Moving to the tennis hotbed of south Florida, Anisimova soon began to demonstrate her remarkable ability, reaching the final of the 2016 Roland-Garros junior tournament and winning the junior US Open event the following year.
Sharapova her inspiration
Though her story is actually very different to that of Maria Sharapova, the starlet who made her name in the US, learning her trade in Florida, but who continued to represent Russia, Anisimova, who still speaks Russian with her own parents, has always felt a connection with the tale of the five-time Grand Slam champion.
“Maria is definitely the player I have looked up so much, she is an amazing athlete and a great person too,” Anisimova explained at the Australian Open. “I want to be the next player after her to win a Slam as a teenager.”
A breakthrough year
After an excellent 2018 campaign when her progress was rudely interrupted for four months after she suffered a foot injury in Miami, the full flowering of her ability has unfolded this season, starting with a superb run to the last-16 of the Australian Open, during which she won her first Grand Slam singles and knocked out the world No. 11 Aryna Sabalenka.
After that, she took her WTA-tour title with a triumph on the clay at the Copa Colsanitas under her new Colombian coach Jaime Cortés. Remarkably, she had never won a tour-level match on clay before then.
Hungry, and a fast learner
What has been striking about Anisimova’s progress is how she has adapted to all surfaces, including clay, so quickly and has increasingly embraced a more versatile, complete game, developing, for instance, as a fine drop-shot and ever-improving volleyer.
After her win over Aliona Bolsova in the previous round, she revealed how she had adapted her already exceptional backhand for that game after watching the former world No.1 Halep’s patience with her own searing version of that shot. “Oh, my God, her backhand down the line is so good and she was taking her time,” said Anisimova, “and then I think I was mimicking it in my match."
Her appetite to learn is obvious too. For while she has a great appreciation of her own game - “I have been mixing up my shots on clay,” she says - she also accepts that she has a lot of learning to do, especially in the serving department, and is eager to put in the hard yards. “I’m definitely not (a finished product). No player is ever a finished product. I still have a lot of work to do and a lot of building to do,” she says.
Born in the USA, but not Freehold’s most famous child
Anisimova is rising swiftly but she still has some way to go to match the fame of her home town’s most celebrated son, Bruce Springsteen.

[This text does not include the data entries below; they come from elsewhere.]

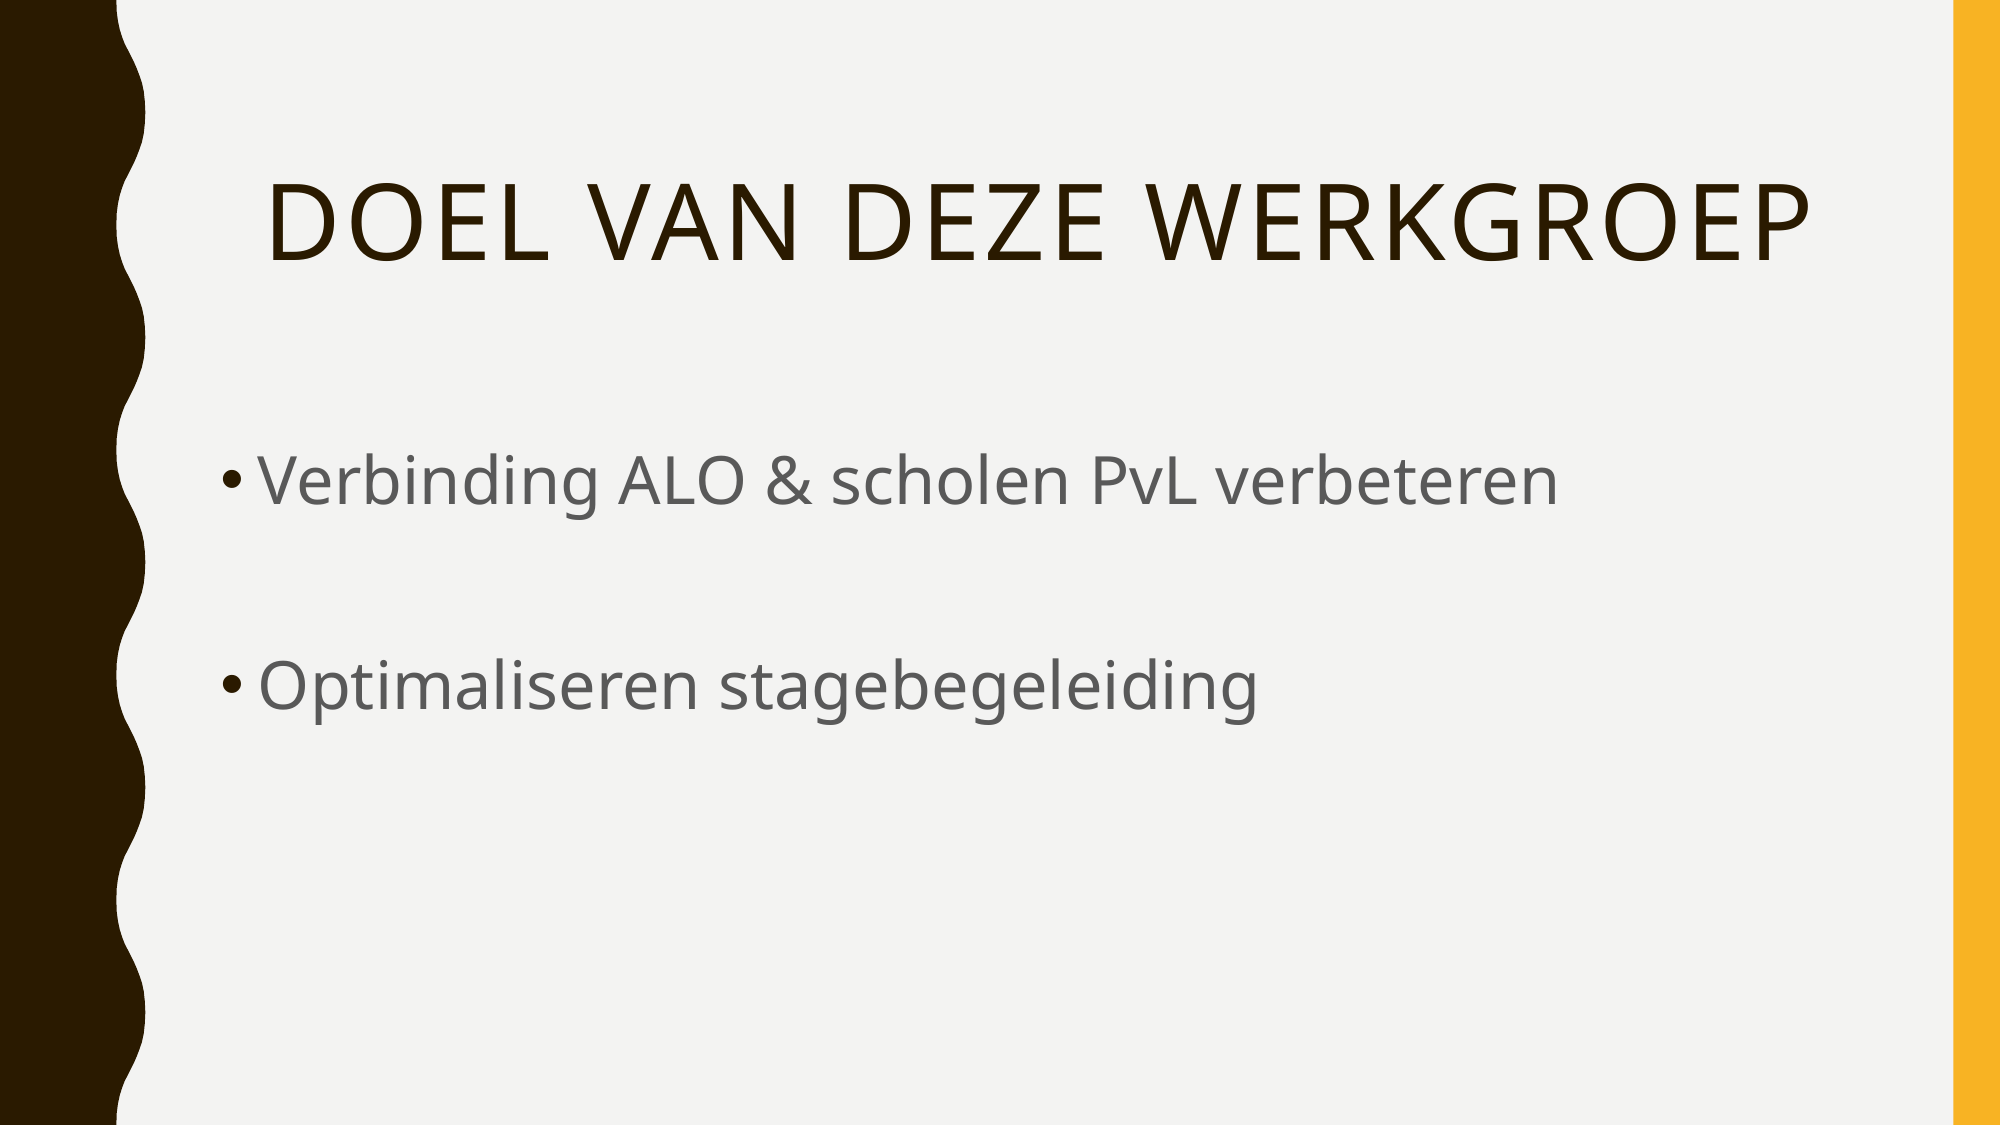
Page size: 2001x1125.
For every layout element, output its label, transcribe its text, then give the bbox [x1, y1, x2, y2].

title Doel van deze werkgroep [205, 161, 1875, 308]
list Verbinding ALO & scholen PvL verbeteren Optimaliseren stagebegeleiding [205, 327, 1875, 918]
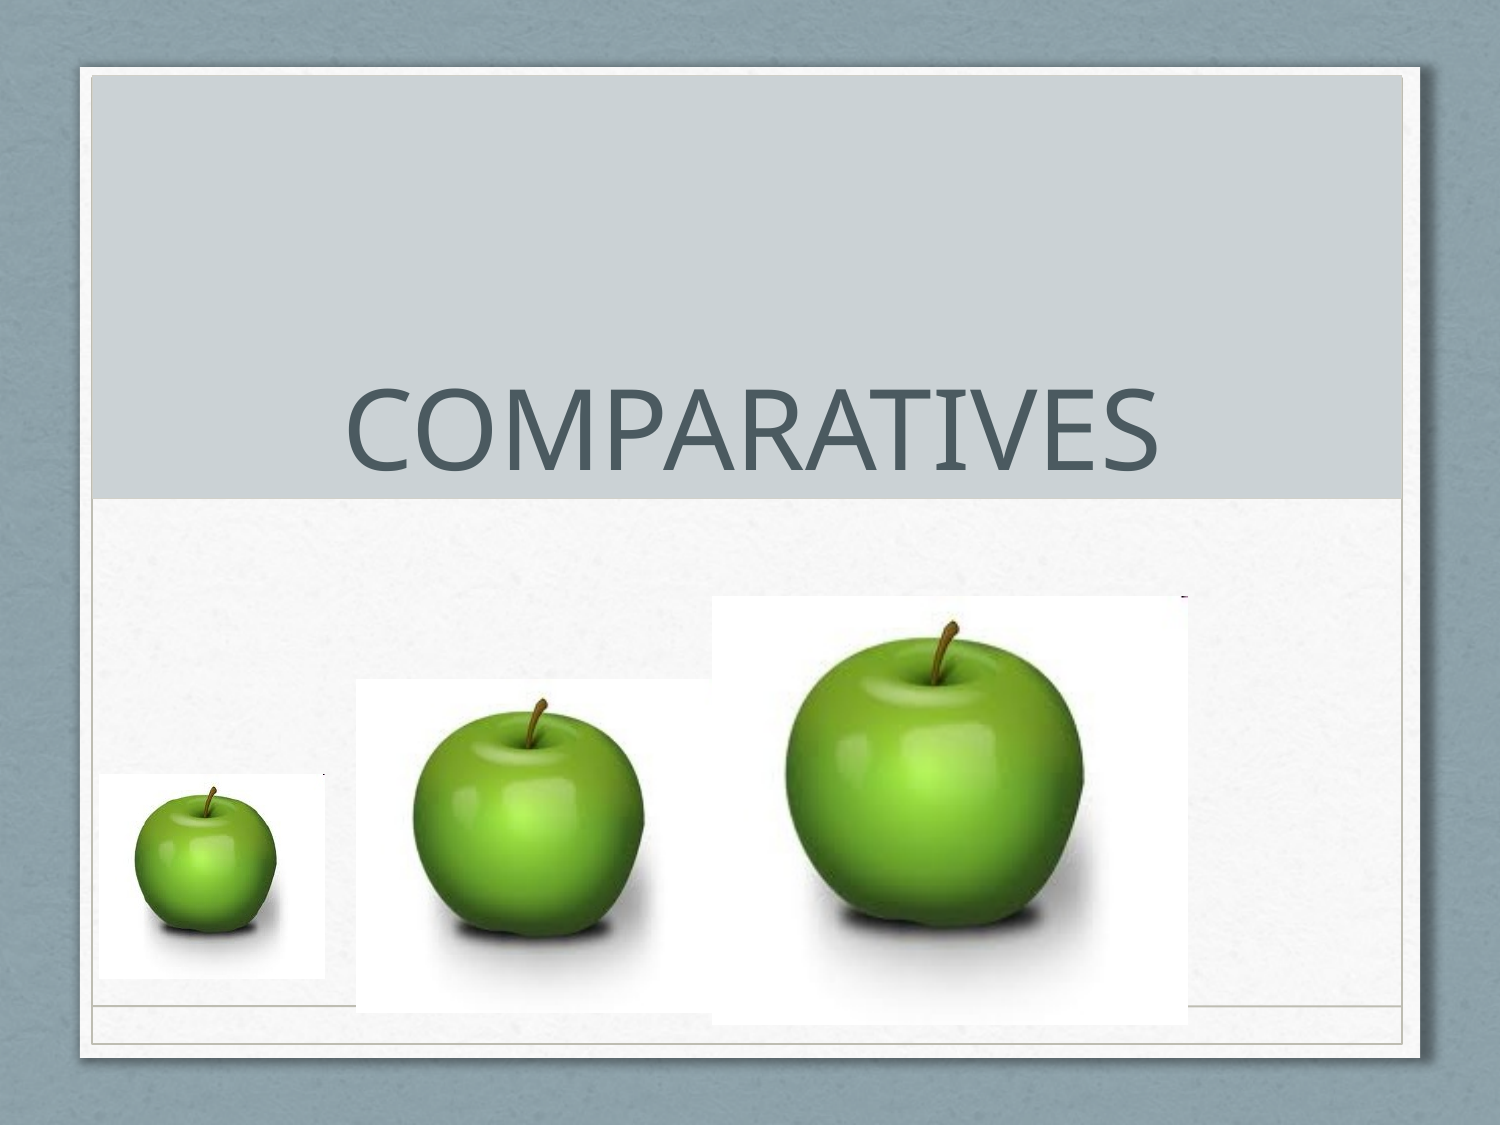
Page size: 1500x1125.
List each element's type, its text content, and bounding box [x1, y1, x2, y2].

picture [79, 67, 1421, 1058]
title COMPARATIVES [150, 184, 1355, 500]
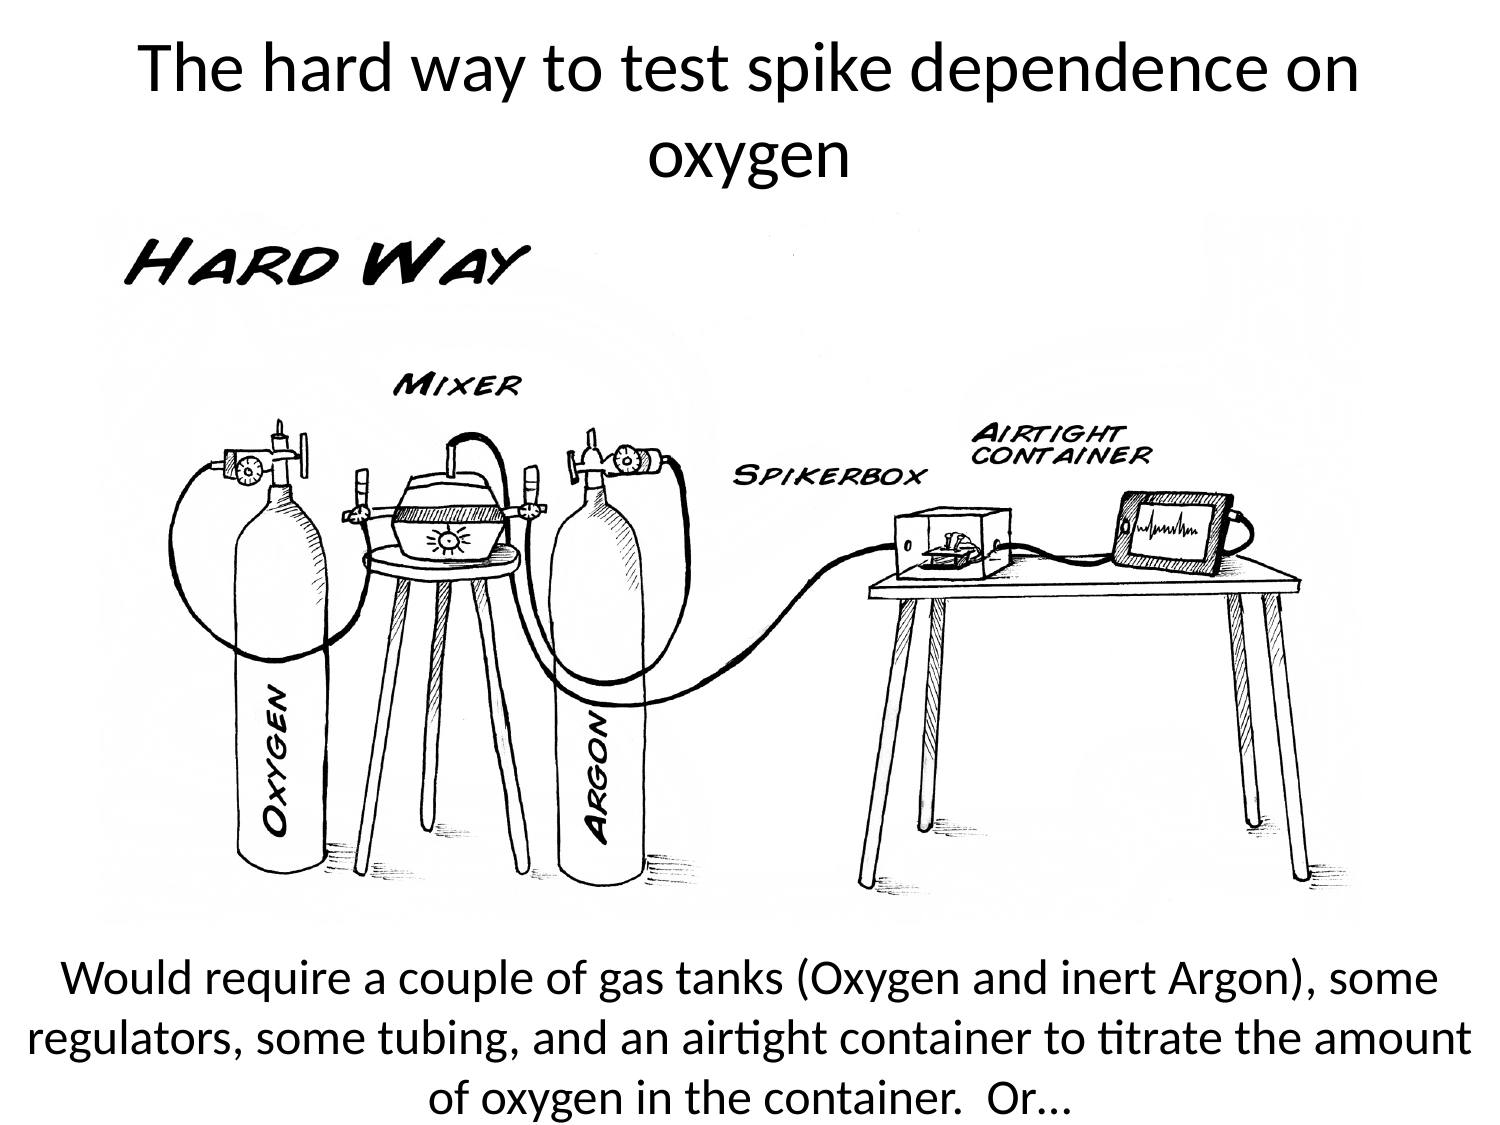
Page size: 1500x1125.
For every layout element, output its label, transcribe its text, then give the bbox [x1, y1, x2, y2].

picture [99, 212, 1363, 925]
title The hard way to test spike dependence on oxygen [75, 12, 1425, 200]
text_box Would require a couple of gas tanks (Oxygen and inert Argon), some regulators, some tubing, and an airtight container to titrate the amount of oxygen in the container. Or… [0, 937, 1500, 1125]
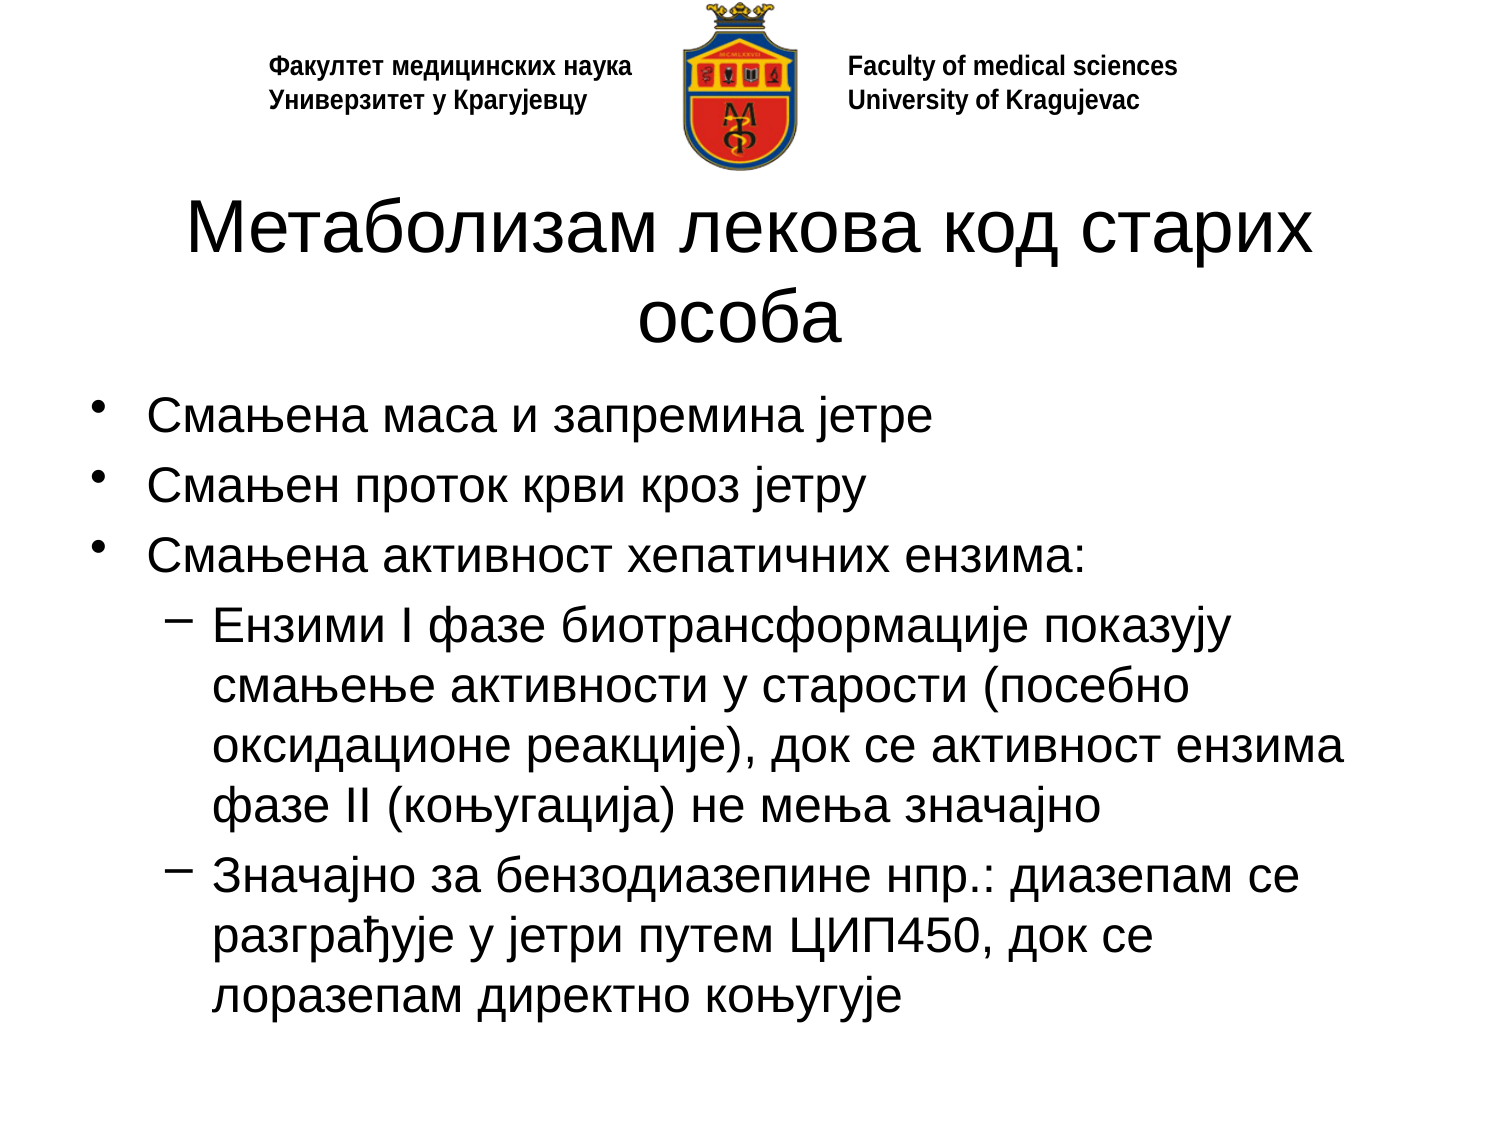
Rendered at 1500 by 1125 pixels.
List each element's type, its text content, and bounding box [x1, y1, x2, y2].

title Метаболизам лекова код старих особа [74, 173, 1426, 362]
list Смањена маса и запремина јетре Смањен проток крви кроз јетру Смањена активност хепатичних ензима: Ензими I фазе биотрансформације показују смањење активности у старости (посебно оксидационе реакције), док се активност ензима фазе II (коњугација) не мења значајно Значајно за бензодиазепине нпр.: диазепам се разграђује у јетри путем ЦИП450, док се лоразепам директно коњугује [74, 374, 1426, 1118]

Not that an ageing rock legend like ‘The Boss’ has ever quite infiltrated this particular millennial’s radar. “Wait…Bruce who?” she asked quizzically at the Australian Open, much to middle-aged journalists’ amusement, after being asked about the Freehold connection. “Is he, like, old?”
Like her idol BJK, she has forthright views
Anisimova certainly knows her own mind and is not afraid to speak it either. There’s a touch of Billie-Jean King’s own forthrightness about her, which is not surprising since the former US great’s work for women’s rights has made her the youngster’s idol.
Also, after the high school shooting in Parkland, Florida, last year, Anisimova offered her own outspoken views on the gun control laws in the US. “I actually had a friend that goes to that school. It’s really close to me. It’s really sad what’s going on. I think that guns should be banned. That’s what my opinion is,” she said.